Hallo Herr Fischler,
vielen Dank für Ihre interessanten Kommentare. Auch auf die Gefahr hin, dass meine Geschichte nicht mehr stimmen könnte, nenne ich Ihnen gern das Format: 37,7 cm x 53 cm. Das Blatt besteht aus zehn Seiten in zwei Büchern.
Viele Grüße, Andreas Oppermann
Hallo Herr Oppermann,
vielen Dank für die schnelle Antwort. Nach dem Format handelt es sich um den Orbis-Nachdruck von 1973 (Orbis gehörte zu Bertelsmann-Gütersloh). An der großen Bedeutung der Vorwärts-Ausgabe vom 28. Februar 1933 und dem ausgeprägten Geschichtsbewußtsein Ihrer Vorfahren ändert sich dadurch wenig. Die Ausgabe lag ja zeitgeschichtlich gesehen im richtigen Ordner.

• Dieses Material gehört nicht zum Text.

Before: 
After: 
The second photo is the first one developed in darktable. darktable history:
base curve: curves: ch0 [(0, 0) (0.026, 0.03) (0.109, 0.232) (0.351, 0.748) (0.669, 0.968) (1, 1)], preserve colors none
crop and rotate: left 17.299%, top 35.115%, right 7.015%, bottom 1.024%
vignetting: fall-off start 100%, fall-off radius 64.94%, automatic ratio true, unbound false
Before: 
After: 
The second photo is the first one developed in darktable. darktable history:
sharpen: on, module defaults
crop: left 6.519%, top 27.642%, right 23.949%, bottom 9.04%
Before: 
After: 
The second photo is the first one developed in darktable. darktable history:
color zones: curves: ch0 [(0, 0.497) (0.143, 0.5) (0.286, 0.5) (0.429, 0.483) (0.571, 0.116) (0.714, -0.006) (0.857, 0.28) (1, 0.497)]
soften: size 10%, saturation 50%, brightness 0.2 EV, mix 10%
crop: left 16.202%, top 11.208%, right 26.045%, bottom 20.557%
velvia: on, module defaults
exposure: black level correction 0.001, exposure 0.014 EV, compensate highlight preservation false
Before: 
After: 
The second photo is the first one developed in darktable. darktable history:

Selbst der Orbis-Nachdruck ist sehr selten erhalten geblieben und meistens entsorgt worden. Weshalb mich Ihr Fund besonders interessierte: Eichwalde, wo ja auch Ihr Großvater gelebt hat, liegt am Stadtrand von Berlin und war Gebiet der ehemaligen DDR. Dort ist ein West-Nachdruck im Familienarchiv nicht unbedingt zu erwarten.
Beste Grüße und nochmals besten Dank
Hersch Fischler
Ergänzend ist noch anzumerken, dass 1973er Reprints der Vorwärts-Ausgabe vom 28. Februar 1933 selbst von Bibliothekaren, Archivaren und Medienhistorikern schon öfters mit Originalen verwechselt und falsch etikettiert worden sind. Vorwärts-Originale von 1933 und davor bekommt man fast in keiner Bibliothek und keinem Archiv mehr in die Hand. Wegen der zeitbedingten Beschädigungen, der Gefahr neuer Beschädigungen, und den hohen Kosten.evtlr. Restaurationsarbeiten. Statt dessen bekommt man Mikrofilme, die keine Informationen über Papier und Format vermitteln. Ein Problem für die Zeitgeschichtsschreibung, das mit der zunehmenden Digitalisierung wohl noch größer werden wird.,
mit allergrößtem Interesse habe ich Ihren Blogeintrag zum Vorwärts vom 28.Februar 1933 gelesen. Diese Ausgabe wurde damals allerdings nicht nur verboten, sondern auf persönliche Anordnung Herrmann Görings noch in der Brandnacht in der Vorwärtsdruckerei beschlagnahmt. Nur wenige Exemplare waren vor dem Eintreffen der Polizei ausgeliefert worden.
Von dieser Vorwärts-Ausgabe hatte es bereits in den siebziger Jahren einen Nachdruck gegeben, der ein bisschen auf alt getrimmt war. Nach dem Foto in Ihrem Blog zu urteilen, könnte es sich bei Ihrem Exemplar aber tatsächlich um ein Original.handeln. Vor kurzem entdeckten Schüler eines altehrwürdigen Erlanger Gymnasiums im Keller ihrer Schulbibliothek historisch wertvolle literarische Schätze und eine Ausgabe des Vorwärts vom 28.Februar 1933. Die Stücke wurden im Stadtarchiv ausgestellt. http://www.diigo.com/annotated/c07f568bfe47da7cc4086e151643adfd Dieser Fund erwies sich allerdings als ein Nachdruck aus dem Jahre 1973 . Der Nachdruck hat ein größeres Format als das Original und ist daran erkennbar.Deshalb meine Frage: welches Format hat Ihr Vorwärts-Exemplar ( Länge mal Breite) in cm?